Source passage:
——
(207b) Pharmacometric Model Guided Control for Improved Therapeutic Exposure | AIChE

(207b) Pharmacometric Model Guided Control for Improved Therapeutic Exposure

Authors 

Sherer, E. - Presenter, Louisiana Tech University
An adaptive model-predictive controller was simulated which, directed by a semi-PBPK model, reduces the cardiotoxic effect of doxorubicinol (DOXol), the primary metabolite of doxorubicin (DOX), while maintaining the effectiveness of DOX.

A PBPK model of DOX [1] was expanded to include multiple species and a heart compartment that captures the known myocardial toxicity of DOXol. Model parameters were fit using allometric scaling of subclinical DOX/DOXol tissue data combined with human clinical tissue data. For the adaptive model-predictive control, the DOX and DOXol concentrations in the blood are measured in real-time using a photoplysmograph [2]; the PBPK model predicts the DOXol heart concentration and DOX AUC; and the controller gathers heart concentration predictions and adjusts the infusion based on the continuous measurements model predictions to stay within a target AUC range without exceeding a maximum heart concentration. A simulated study was conducted with a control group and an intervention group that implemented the model-guided controller.
——
Records shown:

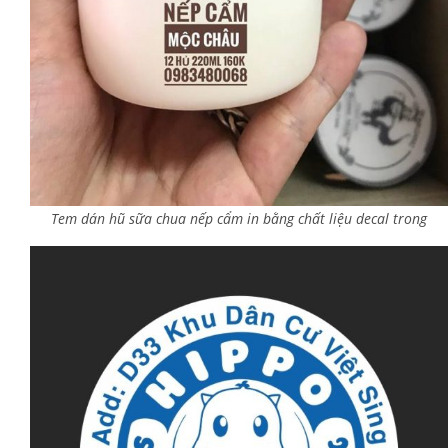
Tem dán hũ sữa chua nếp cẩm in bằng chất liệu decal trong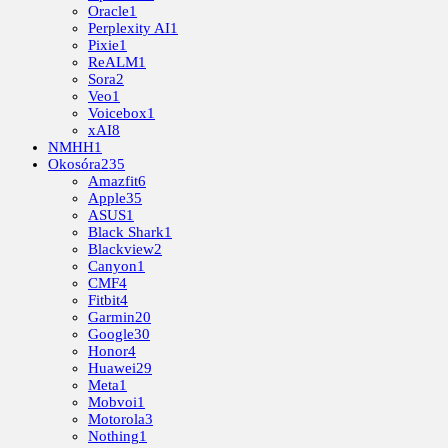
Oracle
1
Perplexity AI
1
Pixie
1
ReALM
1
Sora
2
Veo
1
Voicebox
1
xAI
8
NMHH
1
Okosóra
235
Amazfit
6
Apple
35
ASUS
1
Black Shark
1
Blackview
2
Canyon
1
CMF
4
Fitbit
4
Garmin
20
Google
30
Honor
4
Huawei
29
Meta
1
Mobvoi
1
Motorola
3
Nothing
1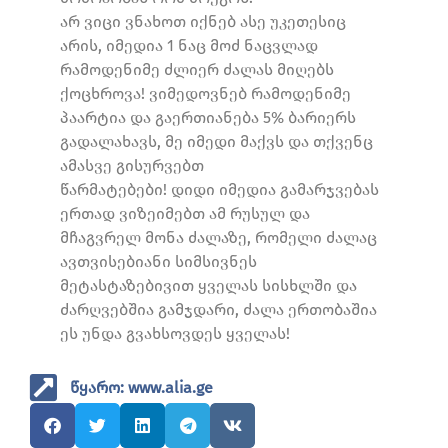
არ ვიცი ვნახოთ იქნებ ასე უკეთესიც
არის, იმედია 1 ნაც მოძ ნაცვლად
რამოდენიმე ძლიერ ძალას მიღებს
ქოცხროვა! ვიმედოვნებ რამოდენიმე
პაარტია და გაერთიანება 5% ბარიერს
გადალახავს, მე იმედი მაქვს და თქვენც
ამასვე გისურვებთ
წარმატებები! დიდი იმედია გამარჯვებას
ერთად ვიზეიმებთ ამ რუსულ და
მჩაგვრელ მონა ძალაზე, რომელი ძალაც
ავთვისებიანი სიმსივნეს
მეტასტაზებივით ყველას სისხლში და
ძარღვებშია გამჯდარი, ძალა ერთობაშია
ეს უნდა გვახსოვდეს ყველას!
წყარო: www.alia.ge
——
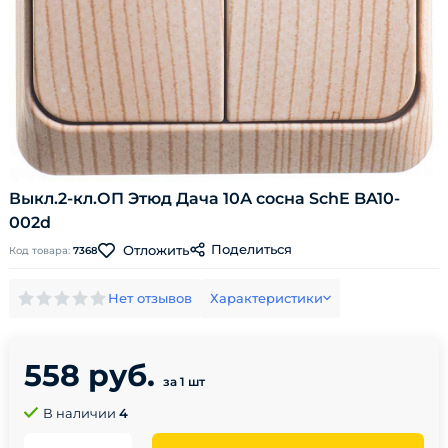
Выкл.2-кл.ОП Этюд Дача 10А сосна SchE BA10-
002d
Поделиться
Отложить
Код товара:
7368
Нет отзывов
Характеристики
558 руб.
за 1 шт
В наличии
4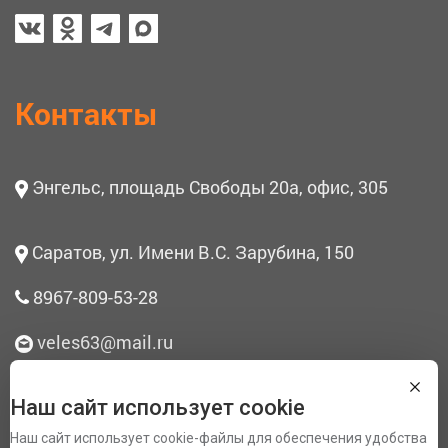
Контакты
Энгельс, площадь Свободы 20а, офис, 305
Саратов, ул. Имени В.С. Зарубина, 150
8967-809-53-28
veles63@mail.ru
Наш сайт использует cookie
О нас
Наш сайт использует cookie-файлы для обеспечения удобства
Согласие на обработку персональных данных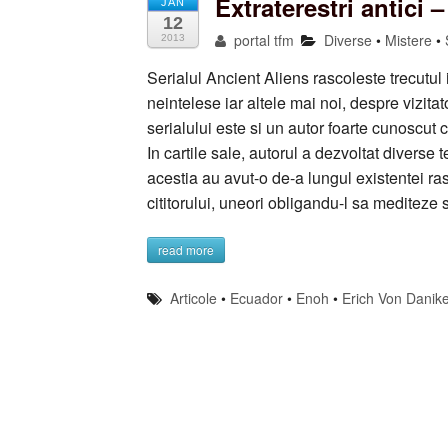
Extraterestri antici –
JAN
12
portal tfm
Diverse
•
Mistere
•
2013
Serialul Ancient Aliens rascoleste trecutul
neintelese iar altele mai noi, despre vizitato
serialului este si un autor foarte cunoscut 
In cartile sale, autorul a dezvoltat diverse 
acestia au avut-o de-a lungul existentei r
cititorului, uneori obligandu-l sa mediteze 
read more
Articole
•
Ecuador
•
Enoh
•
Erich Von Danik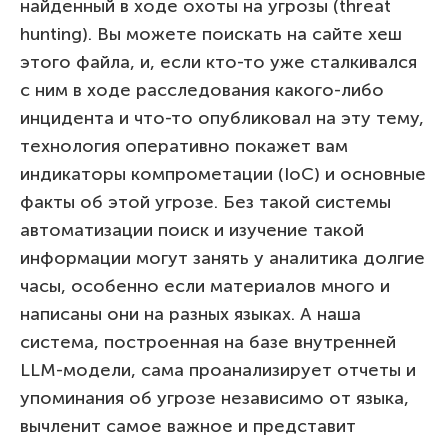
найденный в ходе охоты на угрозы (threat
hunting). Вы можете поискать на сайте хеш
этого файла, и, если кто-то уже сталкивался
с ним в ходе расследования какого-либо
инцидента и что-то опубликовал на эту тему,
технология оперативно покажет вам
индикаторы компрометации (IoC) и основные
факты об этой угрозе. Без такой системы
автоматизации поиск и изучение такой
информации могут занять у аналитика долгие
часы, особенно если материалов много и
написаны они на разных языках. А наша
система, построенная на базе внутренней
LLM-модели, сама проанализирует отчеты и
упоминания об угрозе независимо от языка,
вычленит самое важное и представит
——
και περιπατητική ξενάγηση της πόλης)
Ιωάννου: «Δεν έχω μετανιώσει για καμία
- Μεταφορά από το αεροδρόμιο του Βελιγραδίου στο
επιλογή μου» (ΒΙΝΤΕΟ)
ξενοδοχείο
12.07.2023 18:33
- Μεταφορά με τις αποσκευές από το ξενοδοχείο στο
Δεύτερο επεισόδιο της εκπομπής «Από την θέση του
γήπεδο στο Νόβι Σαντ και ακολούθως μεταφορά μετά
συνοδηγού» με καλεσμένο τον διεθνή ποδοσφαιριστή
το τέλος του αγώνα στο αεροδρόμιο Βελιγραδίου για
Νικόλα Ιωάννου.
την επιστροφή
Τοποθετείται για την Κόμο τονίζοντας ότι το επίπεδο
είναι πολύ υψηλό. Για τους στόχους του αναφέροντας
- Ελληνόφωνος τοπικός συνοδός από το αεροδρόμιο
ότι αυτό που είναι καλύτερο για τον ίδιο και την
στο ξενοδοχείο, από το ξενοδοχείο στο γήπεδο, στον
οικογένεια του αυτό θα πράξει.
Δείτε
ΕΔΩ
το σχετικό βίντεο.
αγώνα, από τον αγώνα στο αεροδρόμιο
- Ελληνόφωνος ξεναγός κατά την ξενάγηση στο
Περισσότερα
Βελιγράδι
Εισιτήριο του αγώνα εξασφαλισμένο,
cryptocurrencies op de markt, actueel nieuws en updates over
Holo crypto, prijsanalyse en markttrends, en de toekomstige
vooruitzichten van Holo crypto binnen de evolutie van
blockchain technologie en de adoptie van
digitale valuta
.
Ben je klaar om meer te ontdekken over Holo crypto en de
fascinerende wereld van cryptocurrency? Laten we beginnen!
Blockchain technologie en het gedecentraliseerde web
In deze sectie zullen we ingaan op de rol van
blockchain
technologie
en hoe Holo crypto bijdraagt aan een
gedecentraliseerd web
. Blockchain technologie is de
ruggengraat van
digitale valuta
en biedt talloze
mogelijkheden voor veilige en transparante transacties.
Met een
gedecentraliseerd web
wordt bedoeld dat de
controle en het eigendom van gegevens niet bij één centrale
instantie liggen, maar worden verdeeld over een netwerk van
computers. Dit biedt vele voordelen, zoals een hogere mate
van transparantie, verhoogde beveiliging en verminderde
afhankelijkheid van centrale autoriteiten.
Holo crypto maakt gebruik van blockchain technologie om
——
Using the information:
1. According to the doxorubicin control abstract, which compound is the primary metabolite of doxorubicin?
2. Write the next part of the doxorubicin control abstract, picking up after its final sentence.
You can ignore the entries; nothing here depends on them.

Answers per task:
1. Doxorubicinol (DOXol).

2.
The intervention group showed a 46.9% improvement in maintaining therapeutic AUC levels (control 29.0%, intervention 75.9%). The intervention group also never exceeded the preset maximum heart concentration, indicating the simulation did not allow for the concentration to reach a toxic point. The control group exceeded maximum concentration in 19.8% of simulation iterations.

A PBPK model coupled with the controller code has shown promise in reducing the occurrence of over-prescribing DOX. Simultaneously controlling these values through infusion manipulation will help achieve optimal therapeutic dose with minimal side effects. Tunable user-inputs and physical parameters make this system potentially versatile for broader application.

References:

[1] Dubbelboer, et al. (2017). Mol. Pharmaceutics, 14(3):686-698.

[2] Michalak, et al. (2010). Optics Express, 18(25):26535-26549.